The relevance of the cycle resilience of portfolios, which was considered the most important value creation measure in 2020, is losing importance this year in the eyes of the PE experts. The positive assessment of the overall economic situation, and with it the perceived resilience towards Covid-19 impact, has also experienced a big drop. The biggest losses in the value creation measures – with a decrease of eleven percentage points – relate to working capital optimization and investment efficiency.
Technology and health remain most important sectors
The most attractive sectors for PE investments remain technology, software & media (89 percent), pharmaceuticals & healthcare (83 percent) and business-related services & logistics (71 percent). A look at the past two years reveals a constant picture here. In 2019 and 2020, these sectors again ranked unchallenged in the top three places. Technology, software & media have since received the greatest increase in importance of almost 20 percent. This shows the advancing importance of digitalization, which has received a further boost from Covid-19. By contrast, the automotive and construction industries are of less interest to the PE experts, now ranking at the bottom.

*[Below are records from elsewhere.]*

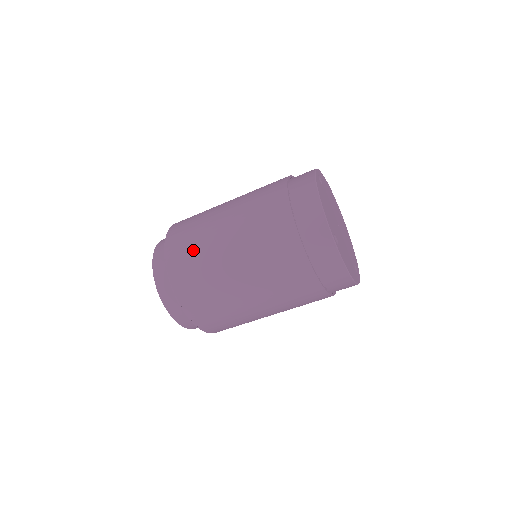
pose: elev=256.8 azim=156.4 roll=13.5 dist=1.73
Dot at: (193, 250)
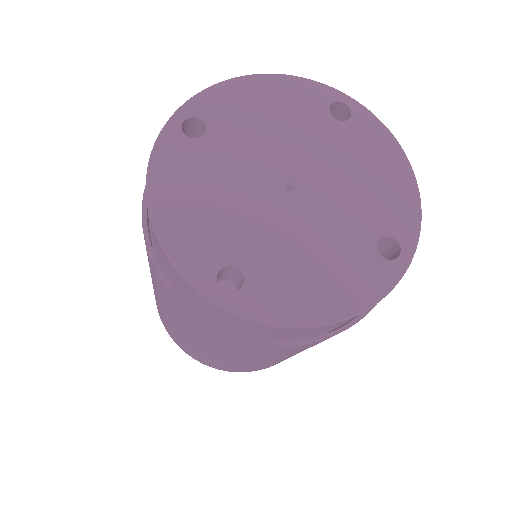
Dot at: occluded
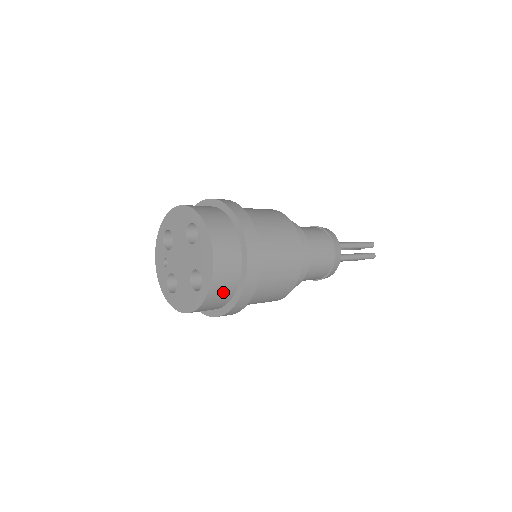
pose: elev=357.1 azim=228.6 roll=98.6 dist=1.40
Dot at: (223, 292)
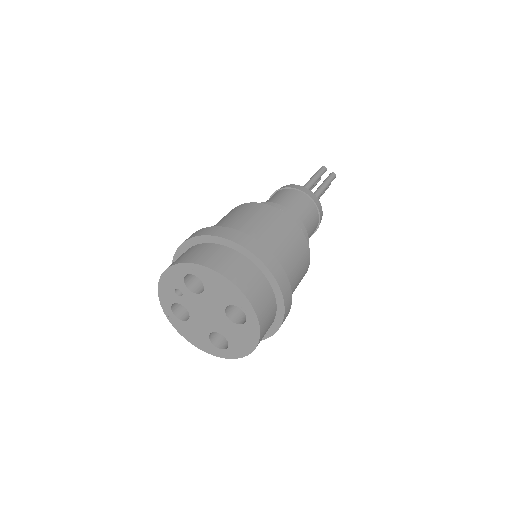
Dot at: occluded
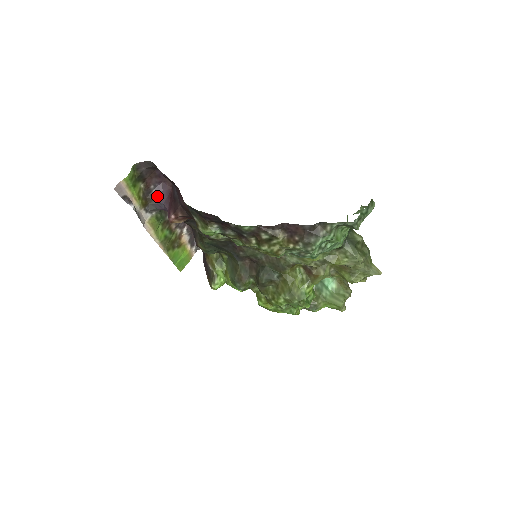
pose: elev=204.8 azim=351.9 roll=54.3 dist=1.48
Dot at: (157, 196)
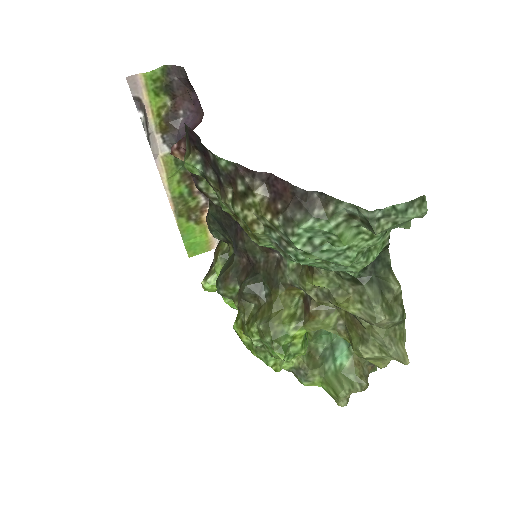
Dot at: (182, 126)
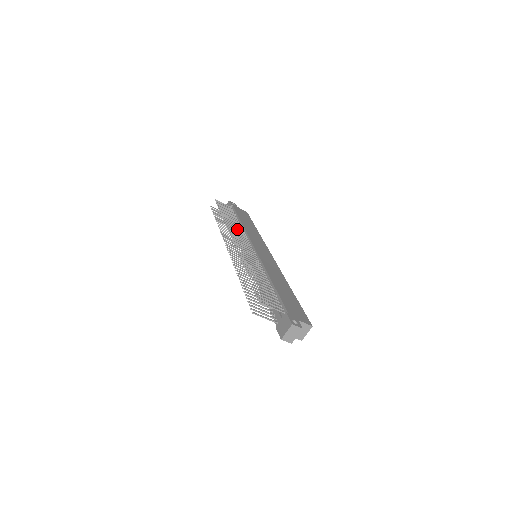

There is also great optimism within the PE sector when asked about the general market opportunities for 2021: almost two-thirds of the experts (65 percent) rate these as better than in 2020 (22 percent). The most popular targets continue to be family businesses. More than half of the respondents consider a majority stake in such businesses to be desirable. Secondary buyouts are now closely followed in second place, which underlines the increased importance of this segment for the PE industry.